关于 C 中 printf() 的混淆

Question

I'm trying to hexdump a file with following code:

#include <stdio.h>
#include <stdlib.h>
#include <string.h>
#include <ctype.h>
#define SIZE 16

void pre_process(char buffer[],int len);

int main(int argc, char **argv){
    if(argc == 2){
        char *file = argv[1];
        FILE *input = fopen(file,"r");
        char buffer[SIZE];
        char *tmp = malloc(4);
        while(!feof(input)){ 
            printf("%06X  ",ftell(input)); /*print file pos*/
            fread(buffer,1,SIZE,input); /*read 16 bytes with buffer*/
           
            for (int i=0;i<SIZE;i += 4){ /*print each 4 bytes with hex in buffer*/
                memcpy(tmp,buffer+i,4);
                printf("%08X  ",tmp);
            }
            printf("*");
            pre_process(buffer,SIZE); /*print origin plain-text in buffer. subsitute unprint char with '*' */
            printf("%s",buffer);
            printf("*\n");
        }
        free(tmp);
        fclose(input);
   }
}

void pre_process(char buffer[],int len){
    for (int i=0;i<len;i++){
        if(isblank(buffer[i]) || !isprint(buffer[i]))
            buffer[i] = '*';
    }
}

reading a slice from lord of ring,result as below: enter image description here

so, why the hex code are all the same? It looks like something wrong with printf("%08X ",tmp); thx for your help.

Answer 1

The answer lies here:

memcpy(tmp,buffer+i,4);
printf("%08X  ",tmp);

memcpy as you might already be aware, copies 4 bytes from buffer+i to where tmp is pointing to.

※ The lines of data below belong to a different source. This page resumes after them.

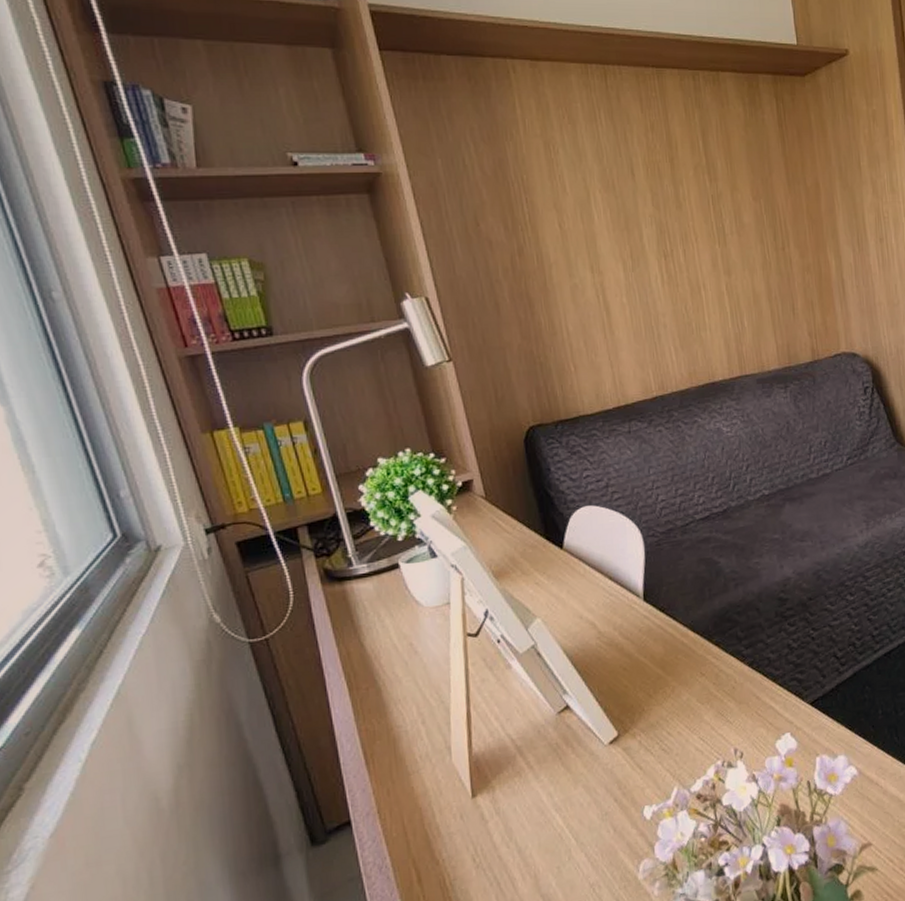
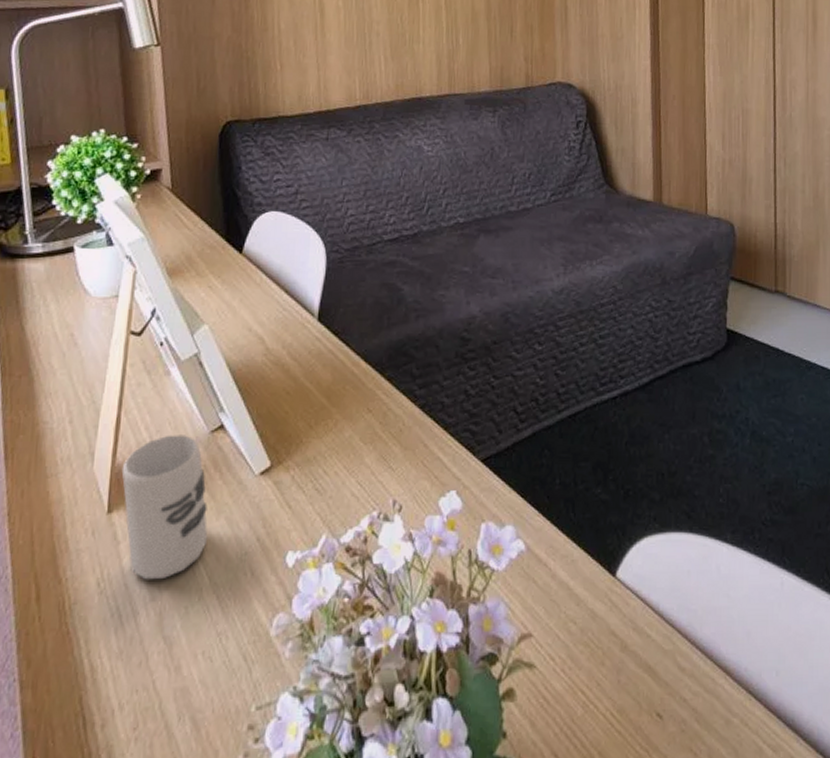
cup: none [479,719,569,850] -> present [121,435,208,580]

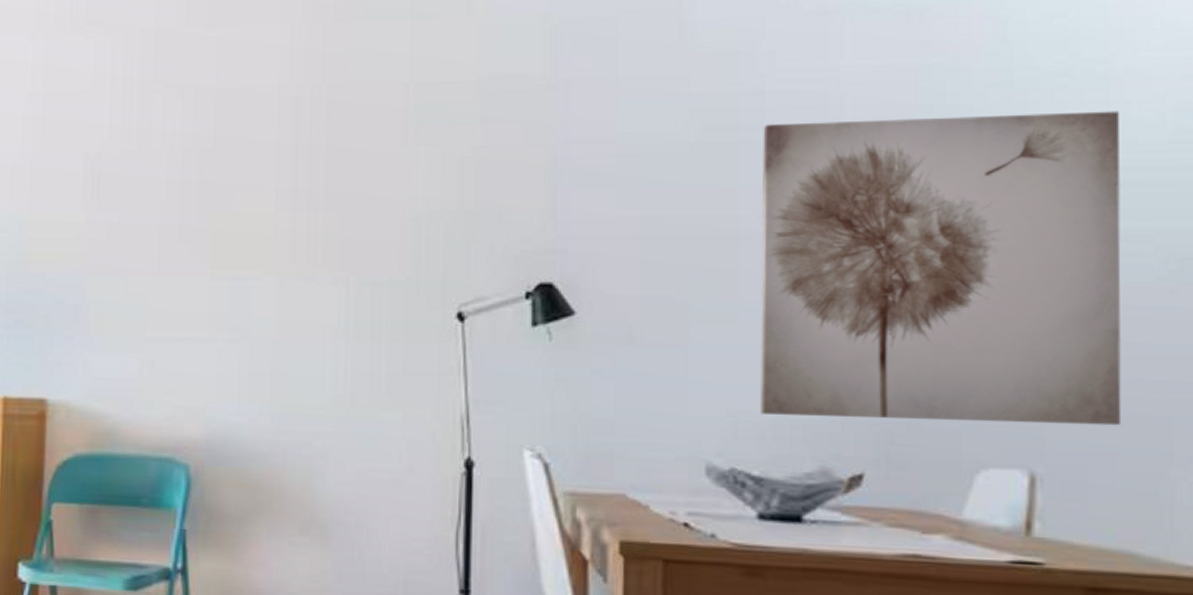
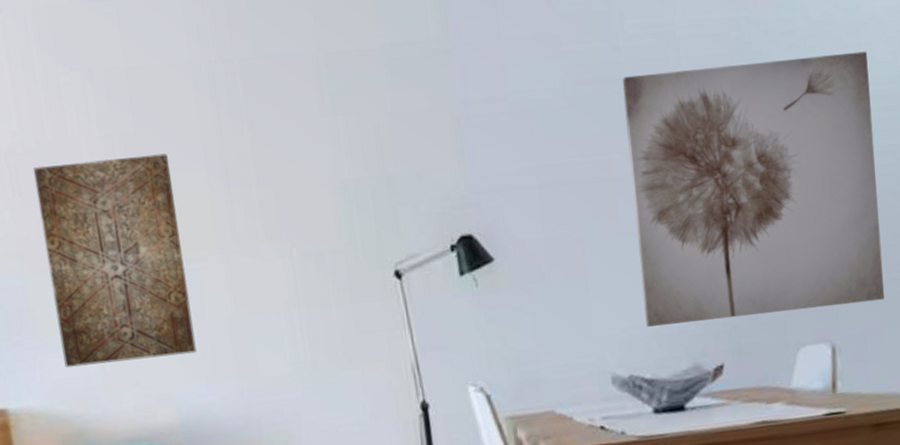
wall art: none [107,171,240,370] -> present [33,153,197,368]

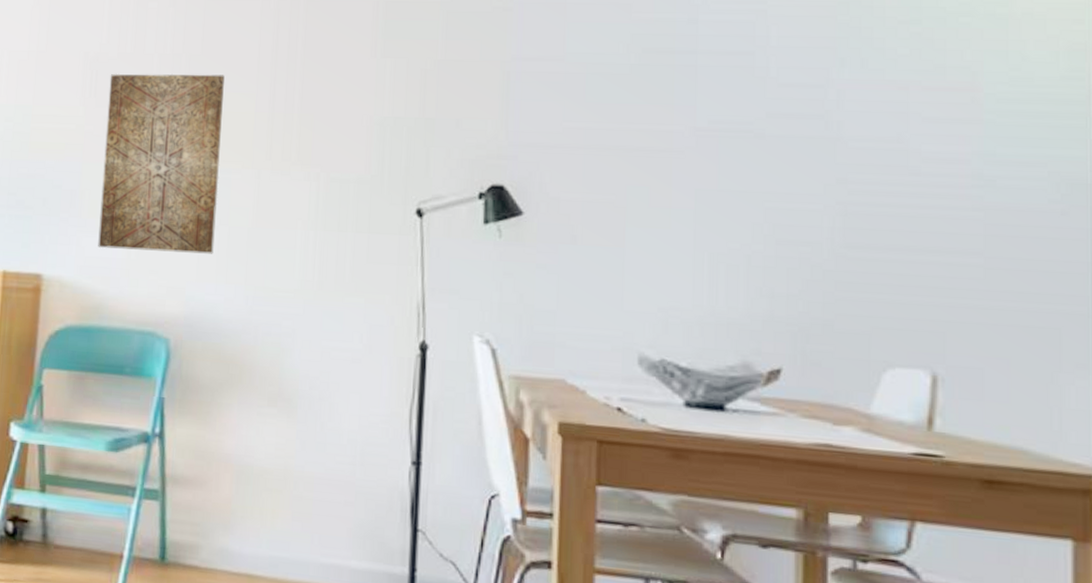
wall art: present [622,51,885,327] -> none [689,48,1017,333]

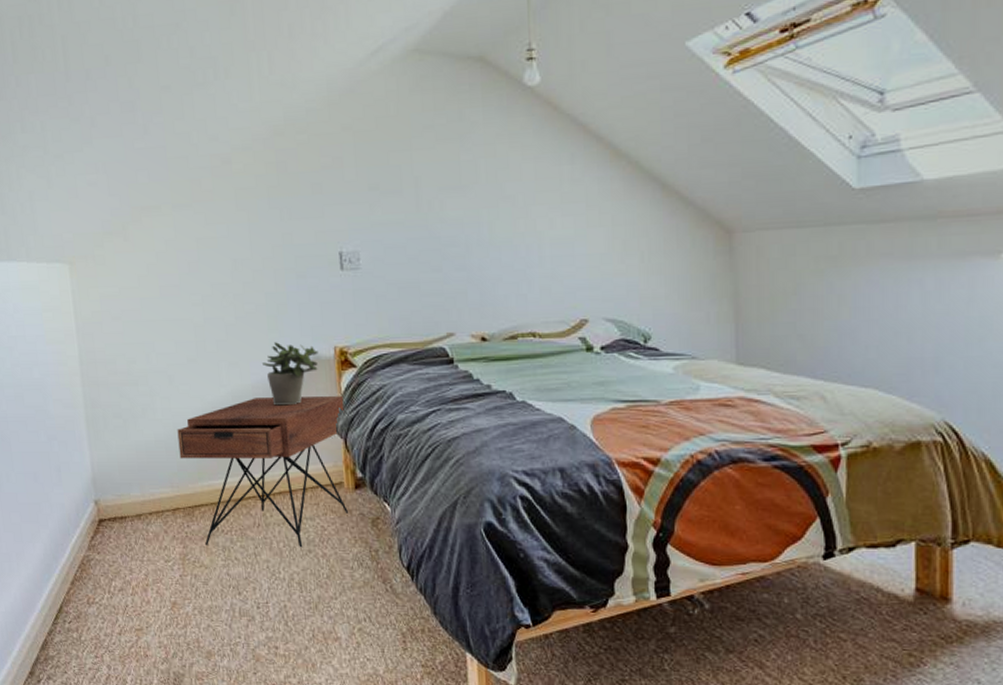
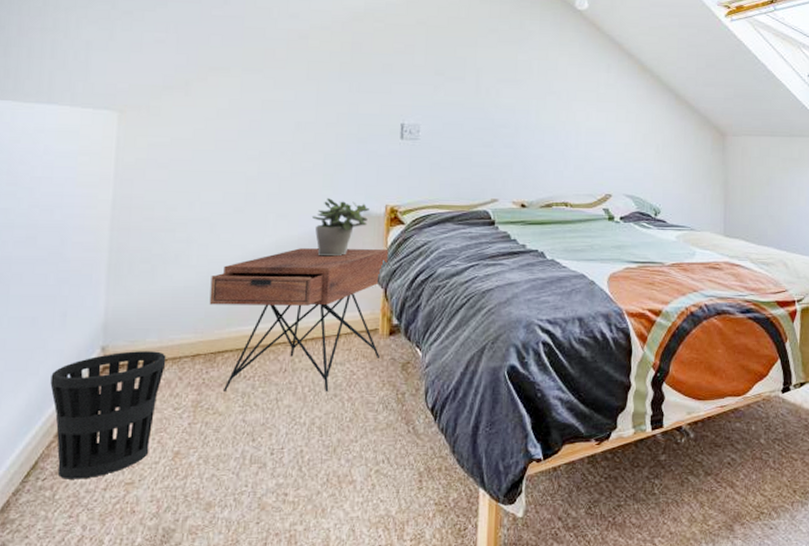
wastebasket: none [58,505,152,624] -> present [50,351,166,479]

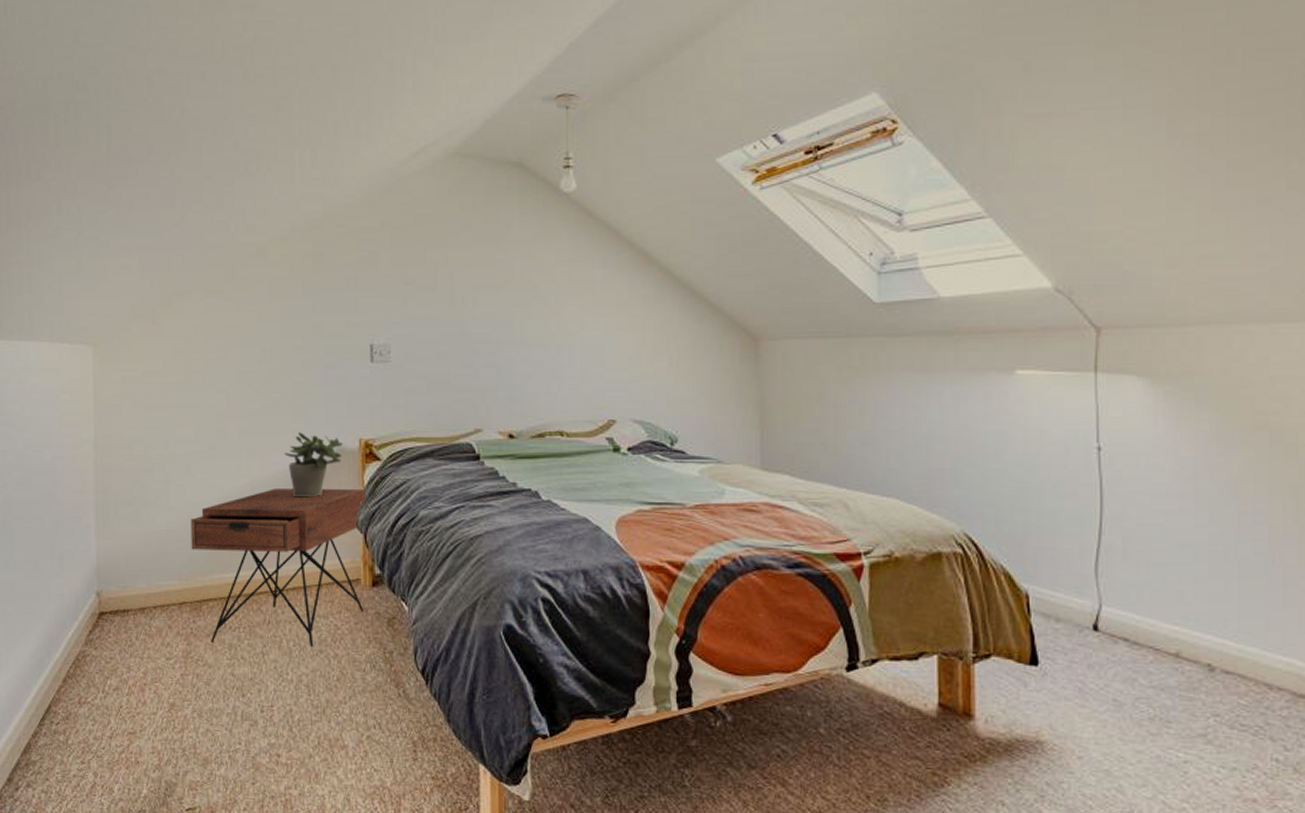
wastebasket: present [50,351,166,479] -> none [55,597,156,726]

Even though this is done in a loop, tmp continues to hold the address of a specific location, which is never changed. The contents at that address/location in memory are updated with every memcpy() call.

In a nutshell, the house remains there only, hence the address remains the same but people change places, new people arrive as older ones are wiped out!

Also, there is plenty to improve/fix here. I recommend starting with enabling warnings by -Wall option with your compiler.

Answer 2

tmp stores the address of a buffer; that address never changes. What you want to print is the contents of the buffer that tmp points to . In this case, tmp point to a buffer of 4 char s; if you write

printf( "%08X ", *tmp );

you'll only print the value of the first element - since tmp has type char * , the expression *tmp has type char and is equivalent to writing tmp[0] .

To treat what's in those bytes as an unsigned int (which is what the %X conversion specifier expects), you need to cast the pointer to the correct type before dereferencing it:

printf( "%08X ", *(unsigned int *) tmp );

We first have to cast tmp from char * to unsigned int * , then dereference the result to get the unsigned int equivalent of those four bytes.

This assumes sizeof (unsigned int) == 4 on your system - to be safe, you should write your malloc call as

char *tmp = malloc( sizeof (unsigned int) );

and

for ( int i = 0; i < SIZE; i += sizeof (unsigned int) )
{
  memcpy( tmp, buffer + i, sizeof (unsigned int) );
  ...
}

instead.

You should not use feof as your loop condition - it won't return true until after you try to read past the end of the file, so your loop will execute once too often. You'll want to look at the return value of fread to determine whether you've reached the end of the file.